We now proceed with the post-processing operation and aggregate the results into a single data array, each radiance array being indexed on a new band dimension:

[18]:
from eradiate.pipelines.logic import apply_spectral_response

radiances_srf = []

for band in bands:
    srf = srf_spectrum(srf_ds[band])
    radiances_srf.append(apply_spectral_response(result.radiance, srf))

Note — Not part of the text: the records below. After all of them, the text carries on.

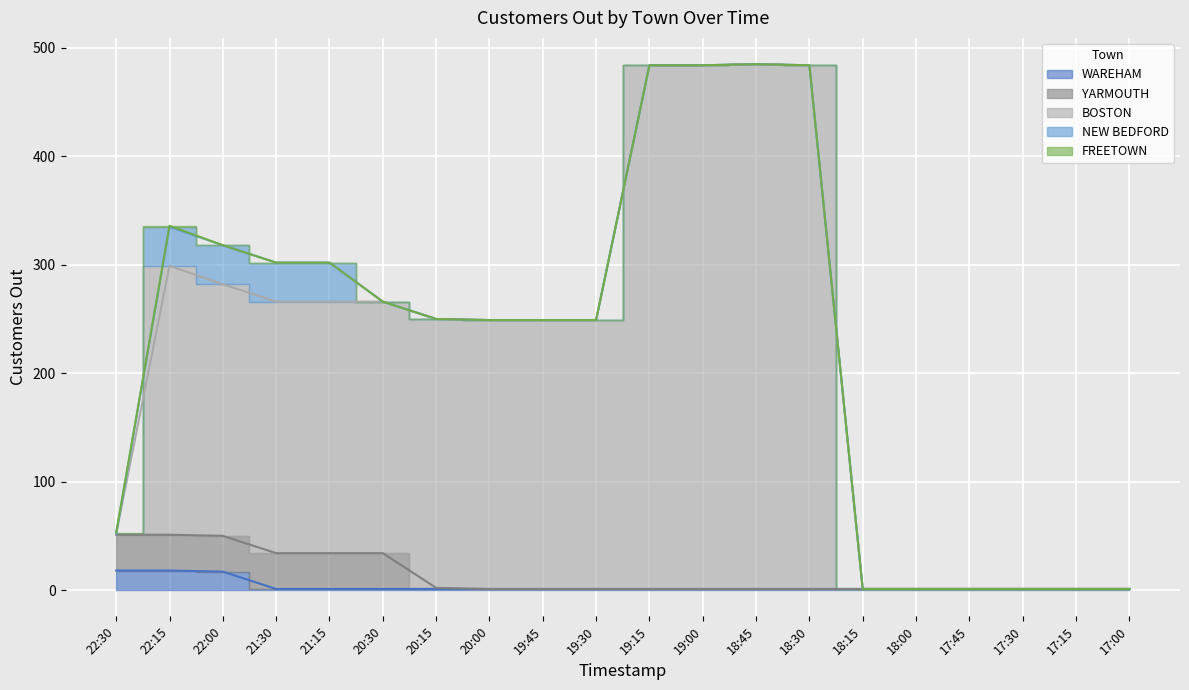

What position from the left is 17:15?

19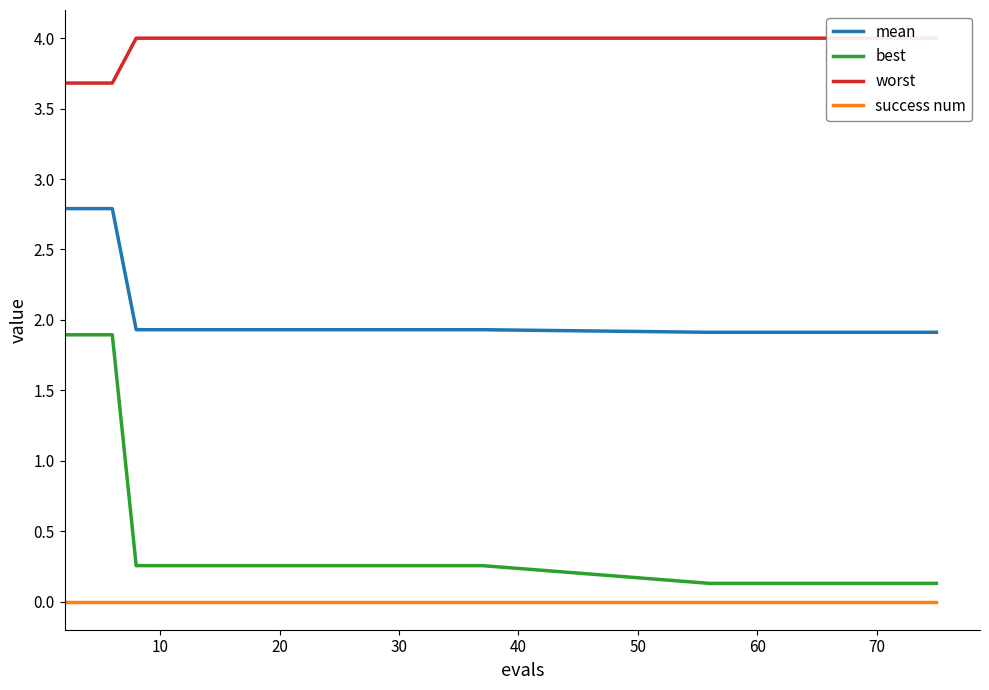

What is the highest value of the mean series?

2.8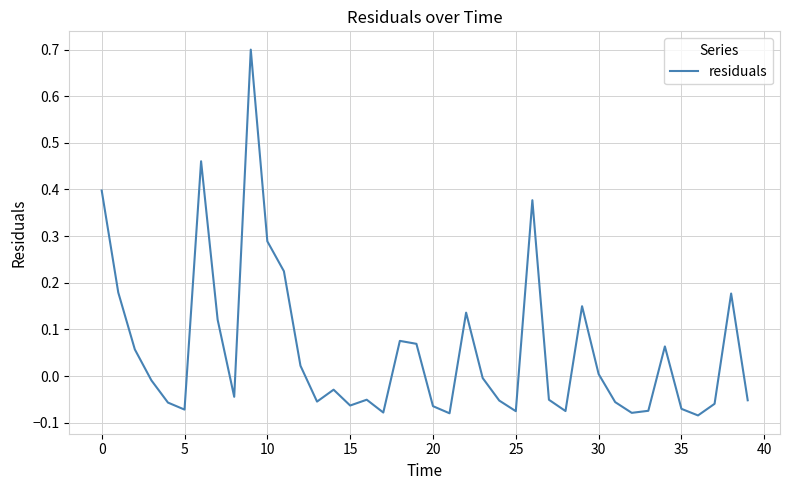

What is the greatest value displayed?

0.7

# Now, we concatenate all of these into a data array for convenience
radiance_srf = xr.concat(radiances_srf, dim="band").assign_coords({"band": bands})
radiance_srf
[18]:
<xarray.DataArray 'radiance_srf' (band: 6, y_index: 1, x_index: 31, saa: 1,
                                  sza: 1)> Size: 1kB
0.3703 0.3728 0.3705 0.3633 0.3619 0.3585 ... 0.2628 0.2652 0.267 0.269 0.2709
Coordinates:
  * sza      (sza) int64 8B 30
  * saa      (saa) float64 8B 0.0
  * y_index  (y_index) int64 8B 0
    y        (y_index) float64 8B 0.0
  * x_index  (x_index) int64 248B 0 1 2 3 4 5 6 7 8 ... 23 24 25 26 27 28 29 30
    x        (x_index) float64 248B 0.0 0.03333 0.06667 ... 0.9333 0.9667 1.0
    vza      (x_index, y_index) float64 248B -75.0 -70.0 -65.0 ... 70.0 75.0
    vaa      (x_index, y_index) float64 248B 0.0 0.0 0.0 0.0 ... 0.0 0.0 0.0 0.0
  * band     (band) <U17 408B 'sentinel_2a-msi-2' ... 'sentinel_2b-msi-4'
Attributes:
    standard_name:  radiance_srf
    long_name:      radiance (SRF-weighted)
    units:          W / m ** 2 / nm / sr

And we can finally plot the resulting dataset using xarray’s built-in plotting routines:

[19]:
radiance_srf.plot(hue="band", x="vza")
plt.show()
plt.close()
../../_images/tutorials_advanced_postprocessing_pipelines_41_1.png

Final words#

We have covered the basics on how to perform automatic and manual post-processing. For simplicity, we did not perform a realistic simulation nor address a practical use-case; to go further you can:

  • Make the simulation more realistic by adding an atmosphere (see the Molecular atmosphere basics and Particle layer basics).

  • Increase the sample count to reduce the noise in the simulated signal.

  • In the manual post-processing section, you can compute the BRDF and BRF using the compute_bidirectional_reflectance() function. You will first need to apply the SRF to the irradiance spectrum in a way similar to what we did for radiance.

Further reading#

  • The eradiate.pipelines reference API documentation, and in particular the eradiate.pipelines.logic module which contains all post-processing operation logic.

  • The Spectral discretization guide will help you understand how the instrument spectral response atmospheric absorption data are used to determine the spectral discretization of the simulation.

  • If you are interested in diving deeper into our post-processing pipeline internals, the Hamilton documentation is a useful source of information.